True products are quite different. Products have many years long life cycles, from inception through launch, constant active enhancements and growth, and then eventual an end of life. During these life cycles, customers reasonably expect new capabilities to increase and existing capabilities to evolve for better usability and effectiveness.
Products are not defined by a particular architecture or features but their mission on behalf of the market, users and customers. During a product’s life cycle, the product team may discover new feature ideas or develop new architectural implementations to replace or enhance old ones, all within the umbrella of the same product and mission.
Product teams maintain staffing levels throughout a product’s life cycle to continue delivering new capabilities and technical enhancements, not just keep the lights on. Every member of a high-performing product team takes the team’s mission as its own and strives to build holistic knowledge of the mission and the product and contribute new ideas and challenge existing ones—not just a defined role of a product manager or product owner or architect.

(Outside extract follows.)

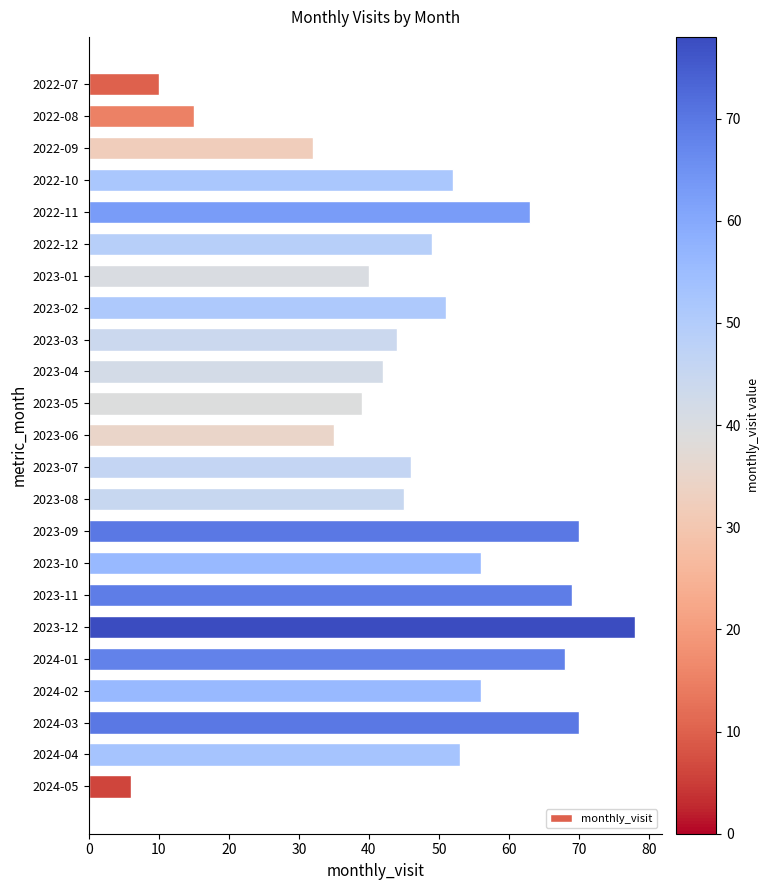

What is the change in value from 2023-02 to 2024-04?

+2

Product teams are acutely aware of competitive and substitute products and strive to become and stay their target customer’s first choice in the face of competitive product teams doing the same. Product teams regard selling, evangelizing and making their products available to their market as being as much a part of delivery as software development and integration. Product teams see opportunities to interact with target users and customers as invaluable two-way dialogue during which they get to show and get reactions to the shiny features they’ve built, as well as discover latent needs that drive ideas for new features and maybe even entirely different conceptions of the overall product.
In an IT organization that is transforming itself into a product organization, these ideas and this approach apply not just to teams working on “external” products for paying customers outside the organization, but also in equal measure to internal products that either serve internal end users, such as a finance or payroll system, or become services that developers on other teams incorporate into their products or platforms on which other developers build, such as a common identity service, customer data pipeline or private cloud. In today’s world, every such official internal service resides in an environment with competitive third-party services and possibly competing internal approaches, and in which what was state of the art yesterday is not viable today.

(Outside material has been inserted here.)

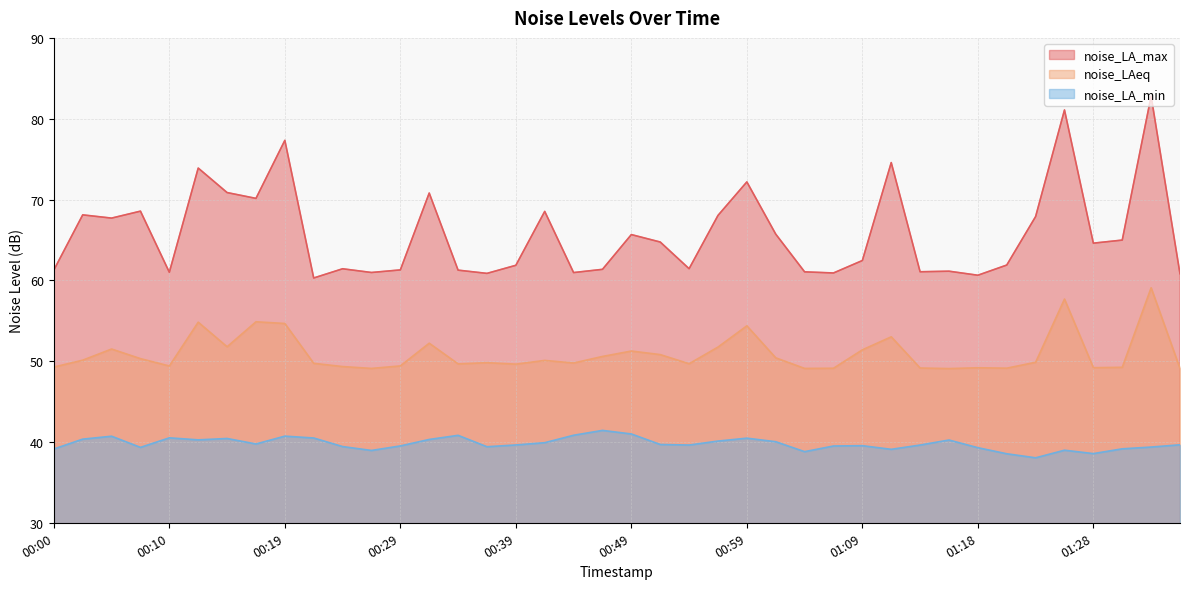

True or false: noise_LA_max and noise_LA_min cross at least once.

False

Conversely, a well-conceived, designed and managed internal product may turn out to be the basis of a massive external business. Witness AWS and countless DevOps startups that began with the old story, “We built this thing to support our social media/dating/gaming/whatever B2C startup, and it turned out to be something other companies wanted to buy more than people wanted what our startup was doing.” Managing internal services and platforms as products is the way to both ensure that the original mission is fulfilled while new opportunities are discovered, too.

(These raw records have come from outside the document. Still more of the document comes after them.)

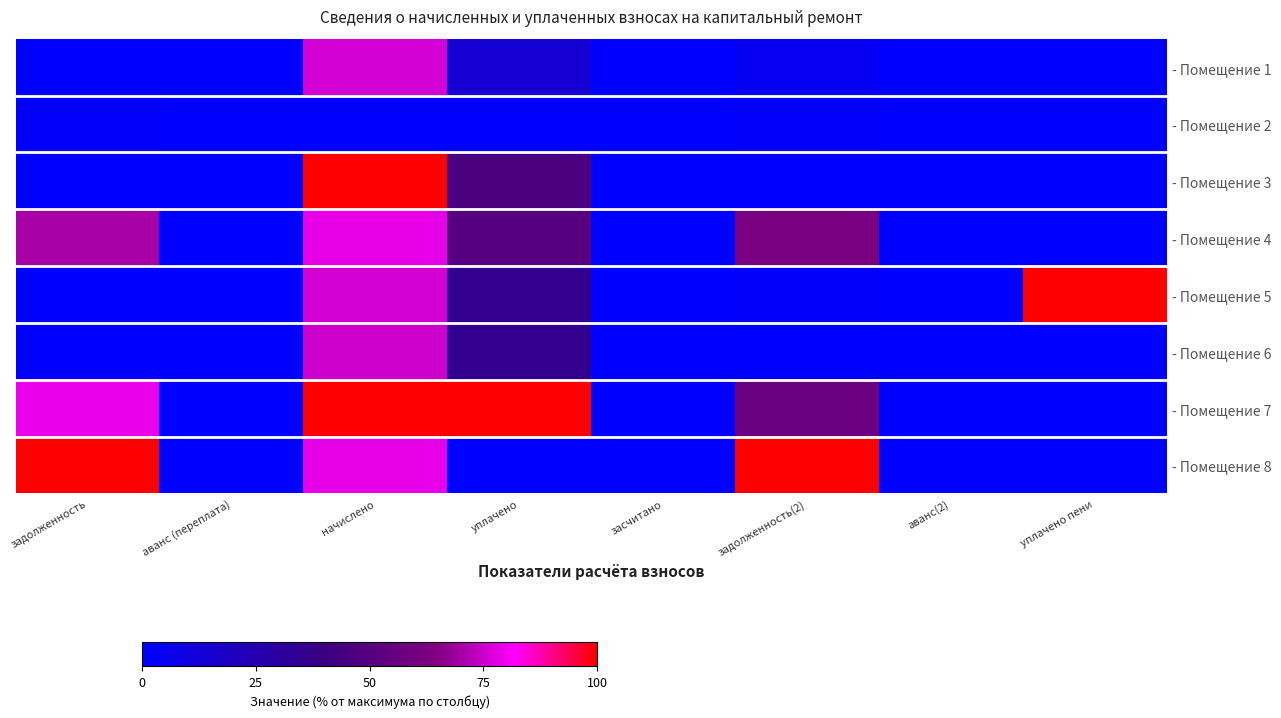

Reading left to right, list all the values displayed in this chart.

- Помещение 1: задолженность=0.1	аванс (переплата)=0.0	начислено=76.1	уплачено=14.3	засчитано=0.0	задолженность(2)=4.2	аванс(2)=0.0	уплачено пени=0.0
- Помещение 2: задолженность=1.5	аванс (переплата)=0.0	начислено=0.0	уплачено=0.0	засчитано=0.0	задолженность(2)=1.4	аванс(2)=0.0	уплачено пени=0.0
- Помещение 3: задолженность=0.0	аванс (переплата)=0.0	начислено=100.0	уплачено=46.2	засчитано=0.0	задолженность(2)=0.0	аванс(2)=0.0	уплачено пени=0.0
- Помещение 4: задолженность=70.2	аванс (переплата)=0.0	начислено=78.8	уплачено=50.3	засчитано=0.0	задолженность(2)=62.6	аванс(2)=0.0	уплачено пени=0.0
- Помещение 5: задолженность=0.0	аванс (переплата)=0.0	начислено=75.9	уплачено=35.1	засчитано=0.0	задолженность(2)=1.4	аванс(2)=0.0	уплачено пени=100.0
- Помещение 6: задолженность=0.0	аванс (переплата)=0.0	начислено=75.2	уплачено=34.7	засчитано=0.0	задолженность(2)=0.0	аванс(2)=0.0	уплачено пени=0.0
- Помещение 7: задолженность=79.3	аванс (переплата)=0.0	начислено=100.0	уплачено=100.0	засчитано=0.0	задолженность(2)=57.4	аванс(2)=0.0	уплачено пени=0.0
- Помещение 8: задолженность=100.0	аванс (переплата)=0.0	начислено=78.6	уплачено=0.0	засчитано=0.0	задолженность(2)=100.0	аванс(2)=0.0	уплачено пени=0.0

I leave you with this link to a podcast featuring a small Brazilian fintech startup that I believe is one of the best recent examples of a true product team’s approach: Their level of customer intimacy enabled them to identify a new product that solved problems within the scope of their mission and on behalf of their target users that a lesser product team would not have done. How would this kind of product thinking apply to the products in your IT organization?